My wife's cousin (my cousin inlaw?) is getting married in Tulum Memorial day weekend. We are flying into Cancun and are going to go to El Cuyo first for 4 days then to Tulum for 5 days. I was wondering if anyone on here has fished El Cuyo before and if it is decent or worthy of hiring a guide. I will be fly fishing and am not interested in throwing sinking lines at pods of tarpon rolling, I enjoy sight fishing. I also want to hire a guide(any recommendations) for a day in Tulum, ascension bay really and maybe cayo calebra. I would be interested in tarpon, snook or permit primarily, not too interested in smaller bonefish. Has anyone fished that time of year there? Are there larger poons (60lb+) around for migration that would warrant targeting and bringing something heavier than a 10wt? Thanks


----------



## jmrodandgun (Sep 20, 2013)

Rent a car. Drive down to Punta Allen. Fish the side that isn't the ocean. Eat lobster.


----------



## TheAdamsProject (Oct 29, 2007)

Have not fished El Cuyo but have been to Punta Allen 5 times and fished at Grand Slam Lodge. Fished it in March, Apri, June and twice in July. I like the hotter months as March and April can be stupid windy. You can rent a car and drive to Punta Allen, not too bad but expect 10,000 potholes and its about 40km but will take 1.5hrs. We usually have the Lodge pick us up in Tulum by boat instead of drive as its a nice boat ride. The guides that fish down there work out of a number of the lodges and you can stay and fish out of any just depends on what you want to pay. No need for anything larger than a 10wt and if you say you don't want to chase bonefish, the guides will love you. Those boys have a hard on for permit like no other. If you want to bounce any ideas around feel free to PM. I know my wife and her friend took a boat from Punta Allen back up to Tulum for the day and did spa and yoga and I can get the names of those places if you want.


----------



## labman1 (Dec 27, 2015)

I've fished at Grand Slam Lodge and The Palometa Club in Punta Allen several times during the spring and early summer. End of May should be great fishing. Personally, I like the Palometa better. The drive down from Tulum is a beating, just the drive thru Tulum is a beating. I'd definitely go with the boat ride. Last summer, I was talked into renting a car, it rained on the way back to Tulum. 40km turned into what seemed like 400km, it was a long, long drive back. Got to Tulum late and said f**k , drove into Cancun and overnighted there before the return flight.
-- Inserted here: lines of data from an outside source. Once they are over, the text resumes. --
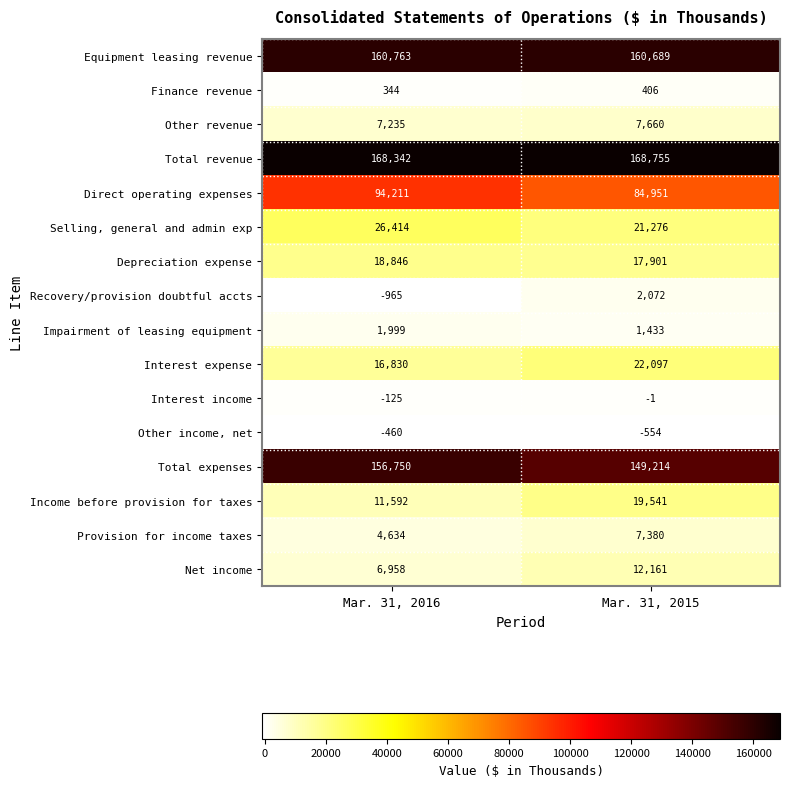

Count the number of data series in this chart.

16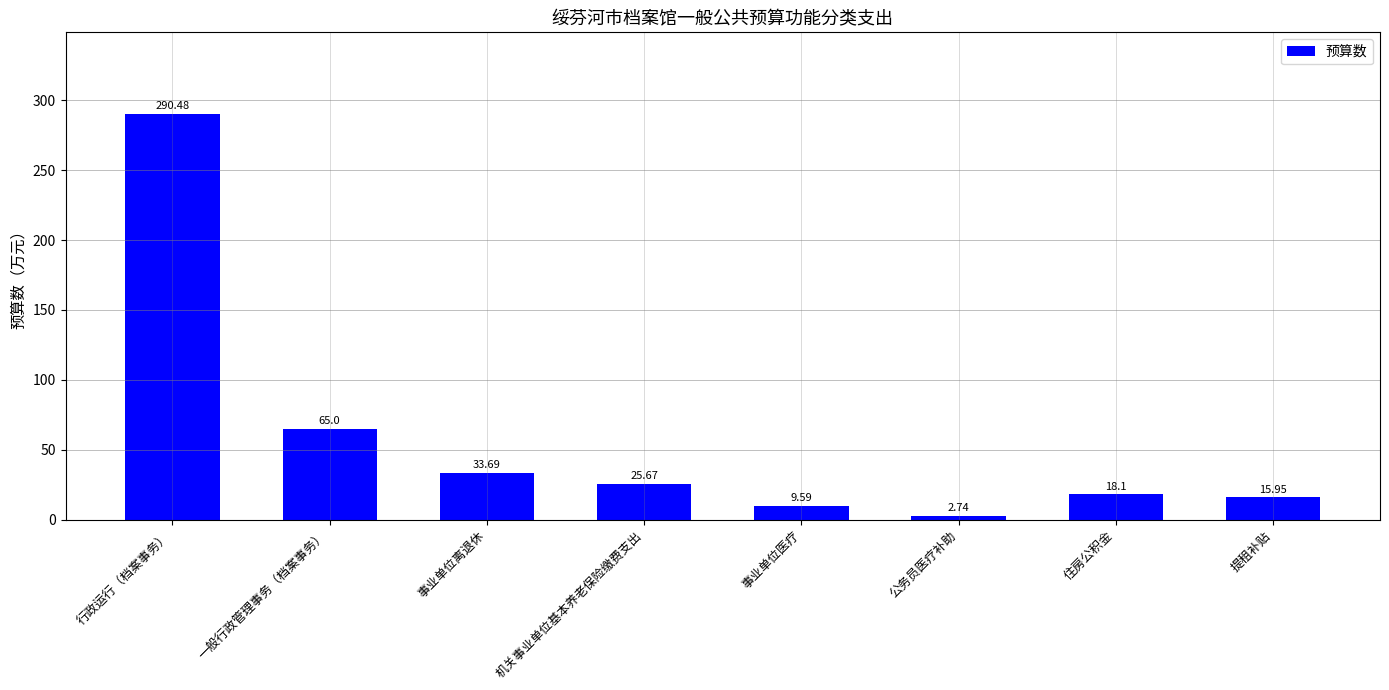

Which label corresponds to the largest value in the chart?

行政运行（档案事务）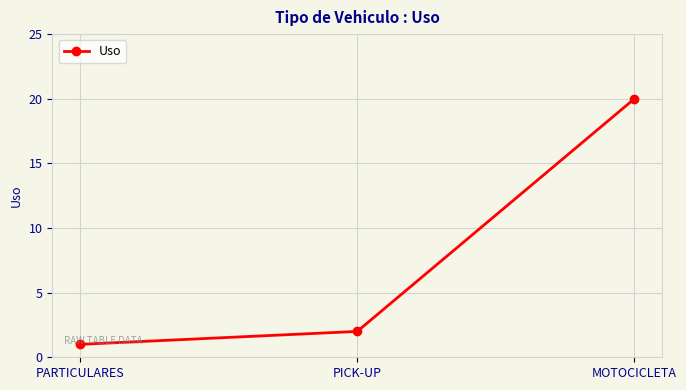

Rank the categories by value from highest to lowest.

MOTOCICLETA, PICK-UP, PARTICULARES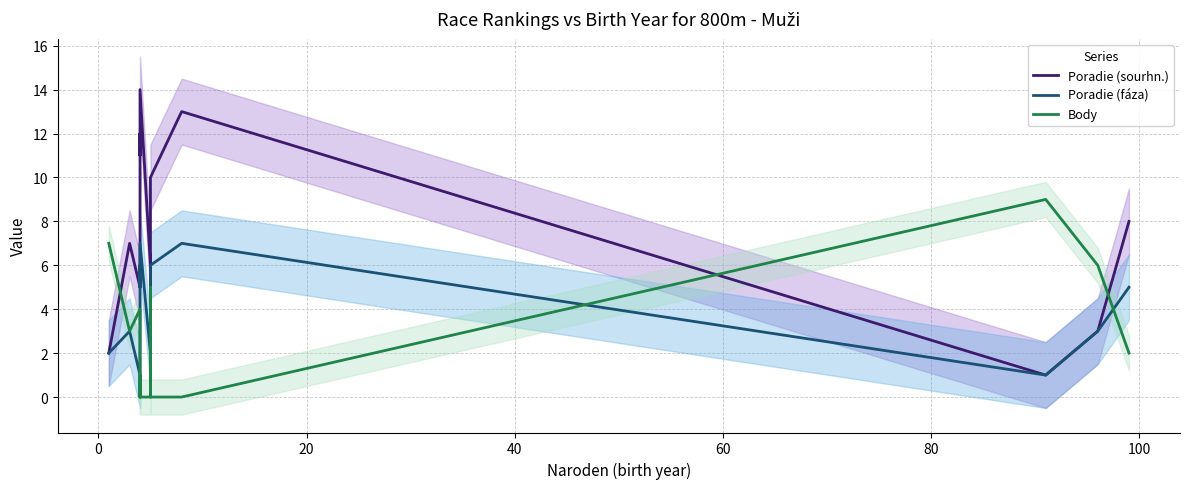

The Poradie (fáza) series shows 2 at 9. True or false?

False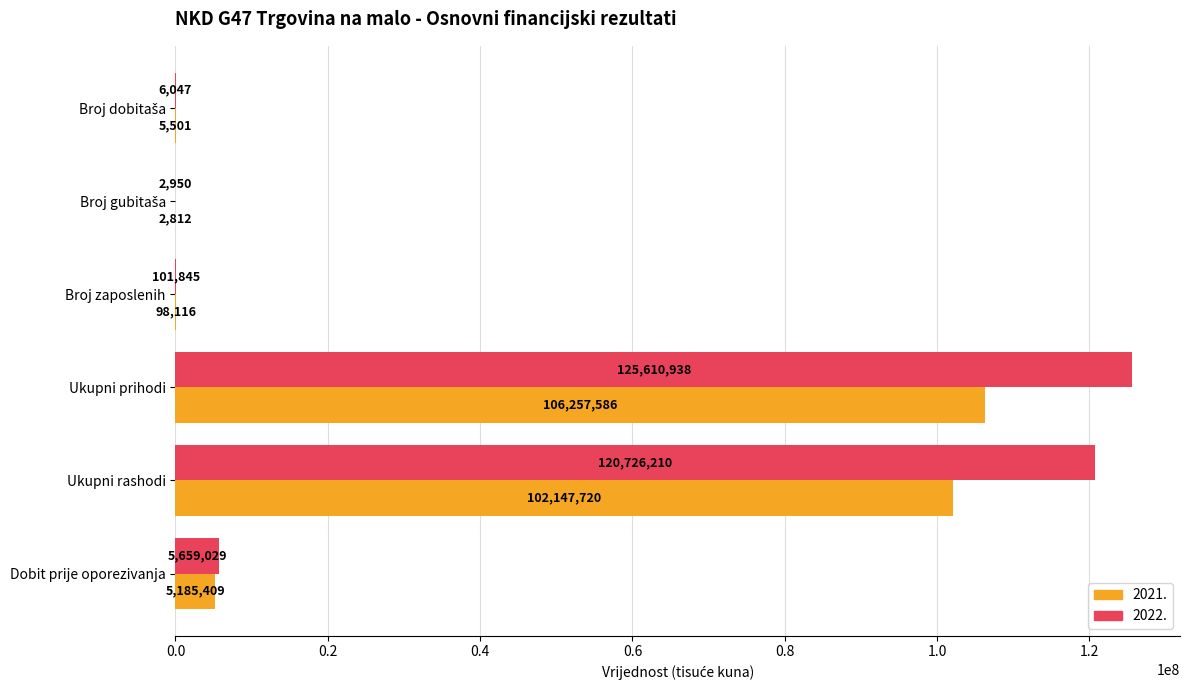

The 2022. series shows 125610938.2 at Ukupni prihodi. True or false?

True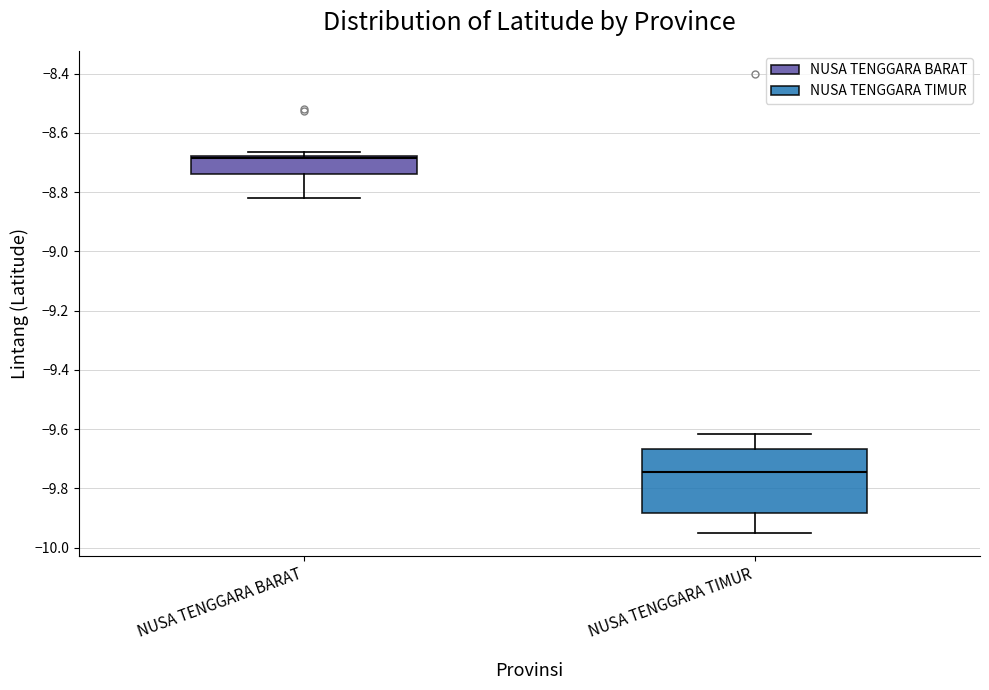

Reading left to right, read every box against the y-axis: the position of its median line, the range the box covers, and the ends of its whiskers. The values are not printed on the chart, so give them approximately, as read against the axis.

NUSA TENGGARA BARAT: median -8.68 (just below the box's upper edge), box -8.74 to -8.68, whiskers -8.82 to -8.66
NUSA TENGGARA TIMUR: median -9.74, box -9.88 to -9.66, whiskers -9.96 to -9.62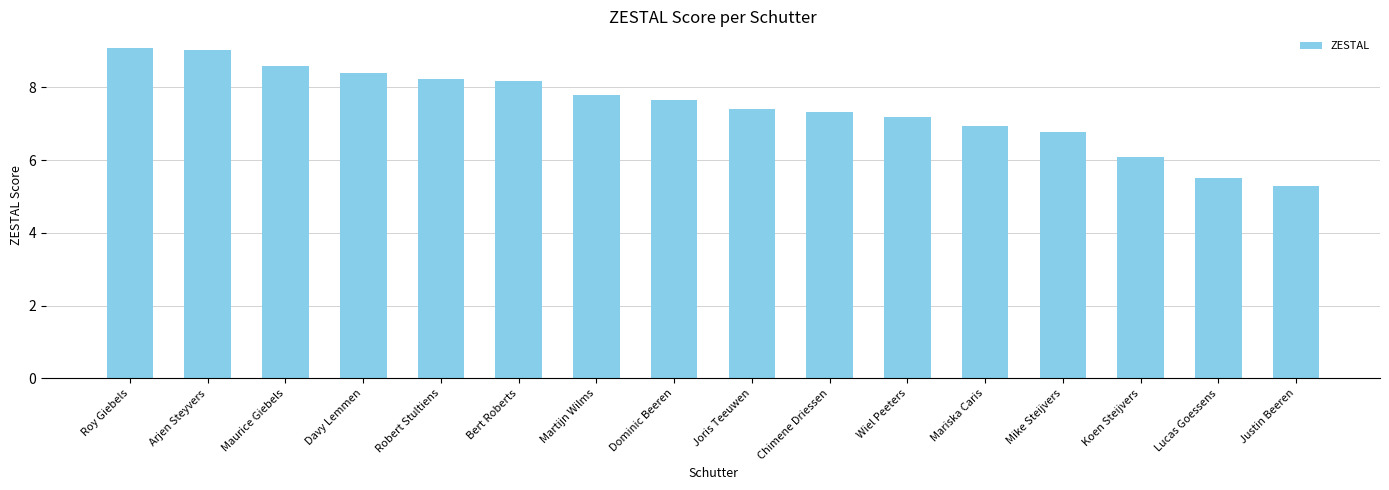

What is the minimum value shown in the chart?

5.3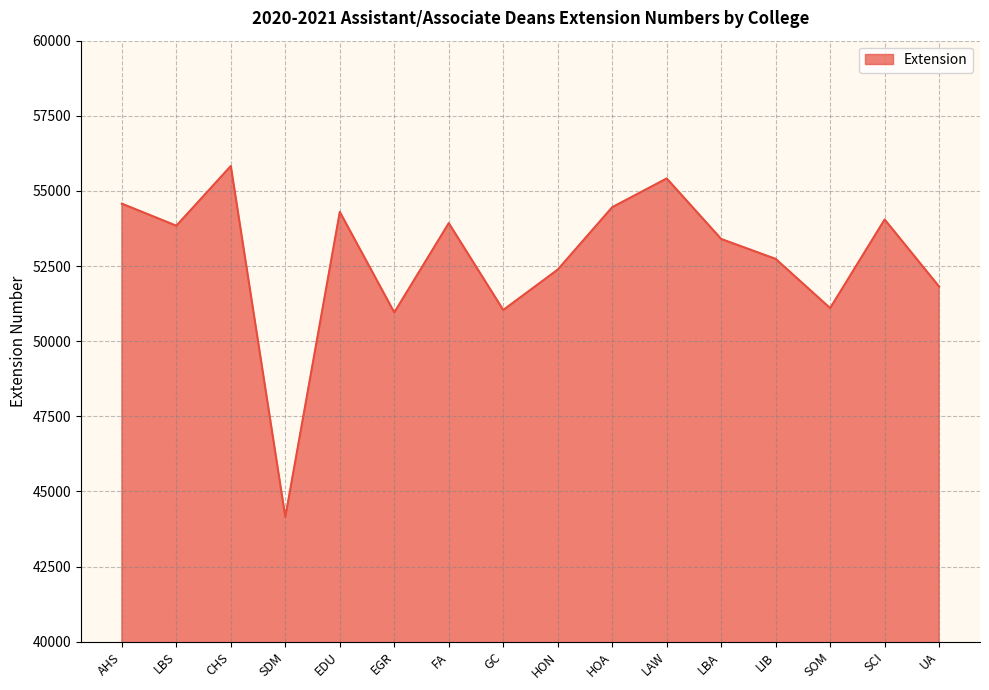

Where does the data first go above 53842?

AHS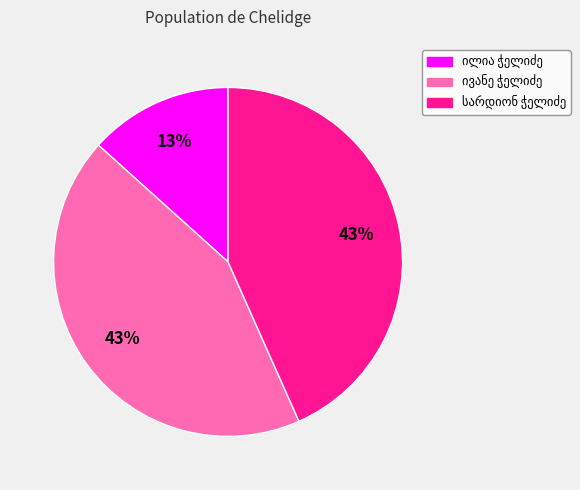

Is there any slice that represents more than half of the pie?

No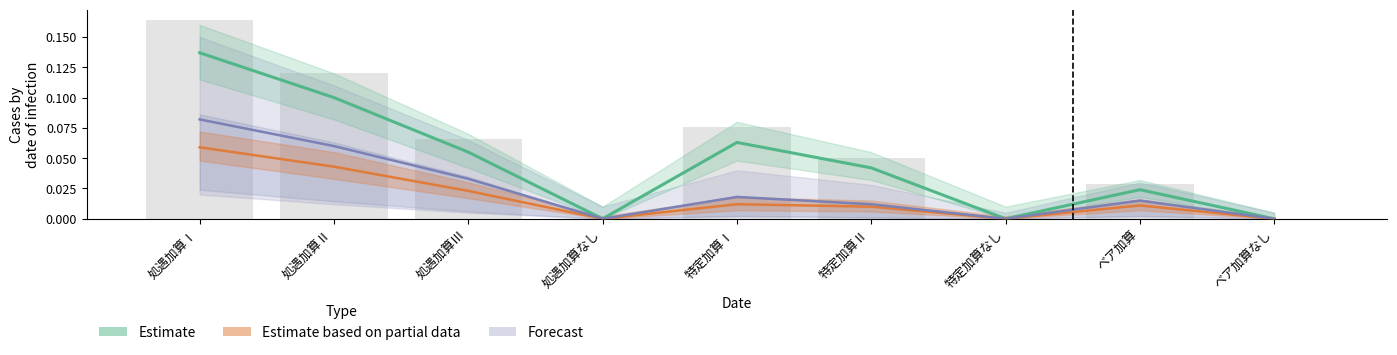

What is the difference between the maximum and minimum values in the Forecast series?

0.1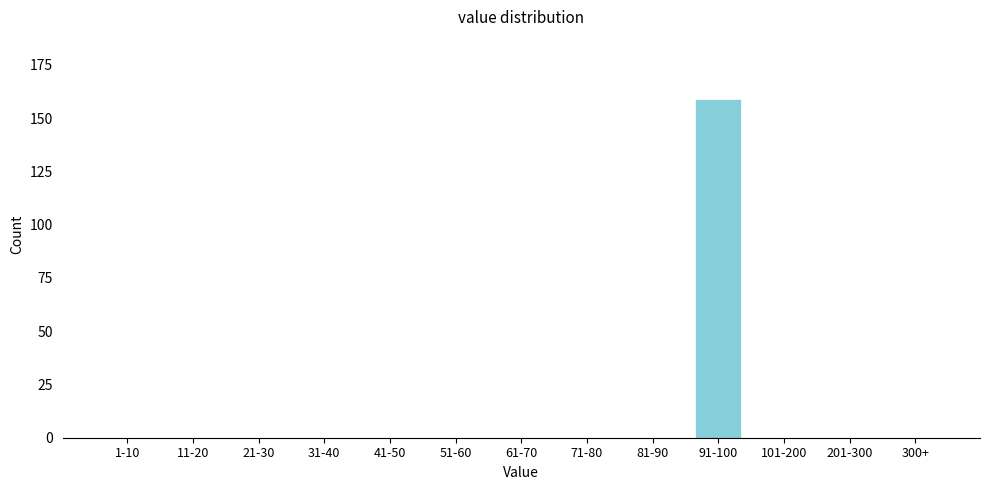

Reading left to right, what are all the values shown in this chart?

1-10=0	11-20=0	21-30=0	31-40=0	41-50=0	51-60=0	61-70=0	71-80=0	81-90=0	91-100=159	101-200=0	201-300=0	300+=0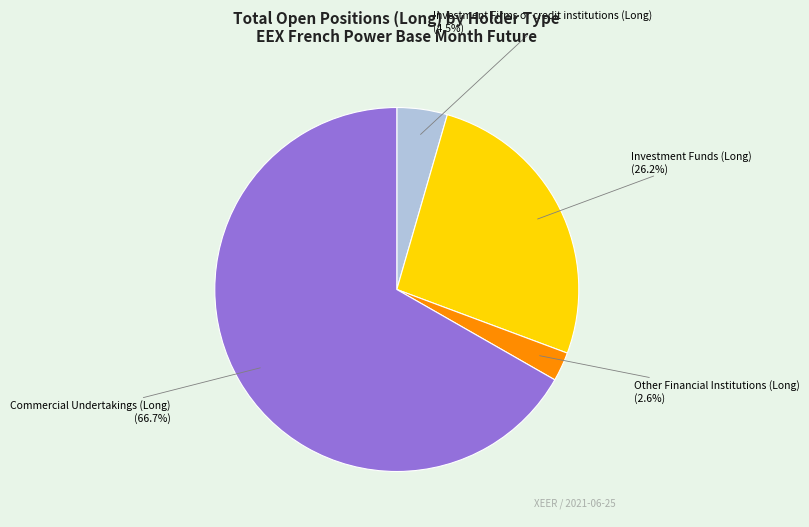

Which slice is the smallest?

Other Financial Institutions (Long)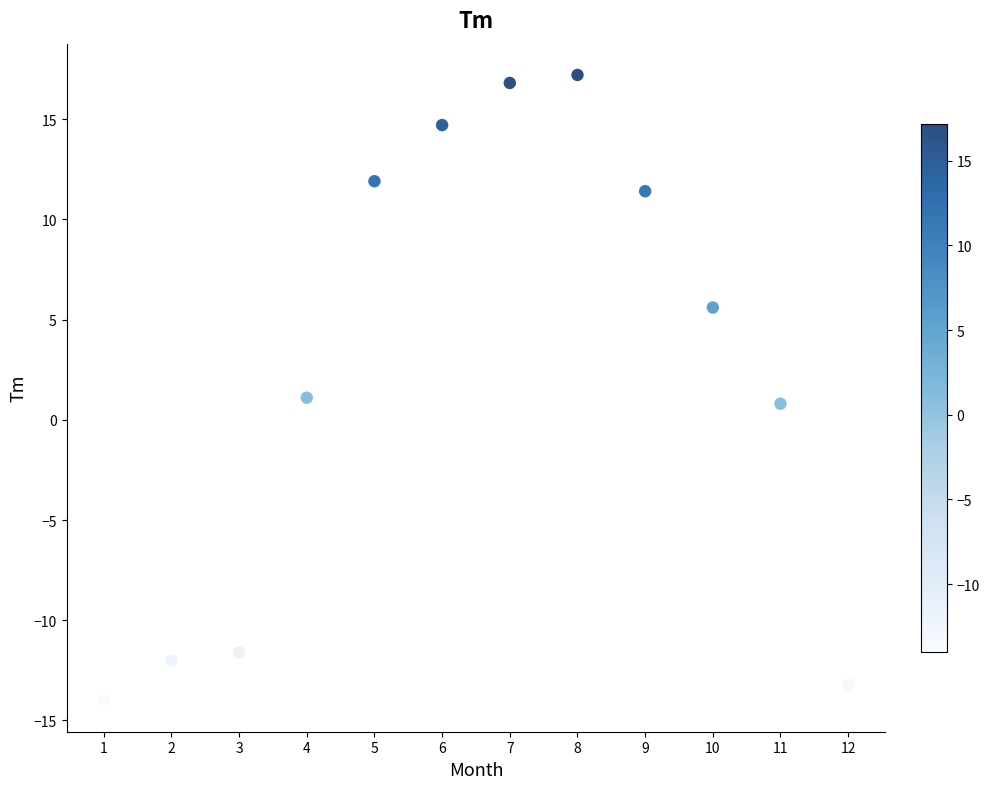

What is the average Y value?

2.4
A friend of mine stayed in Tulum and used an outfitter located a bit south. He was really disappointed with the service, guide just wanted to blind cast all day. I've seen a few boats set up that way. You can't go wrong with GSL or Palometa, both have hard working guides who love to catch permit. Snook should be good that time as well.


----------



## Scrather (Mar 12, 2018)

For 10 bucks get “Fly Fishing the Yucatán” by Rod Hamilton and then you can spend the winter planning your trip. Lots of good areas down there including just north of Cancun.


----------



## ifsteve (Jul 1, 2010)

Be very careful down there. US tourist killed a couple of days ago. My niece got married down there last spring and everything worked out great. But .....


----------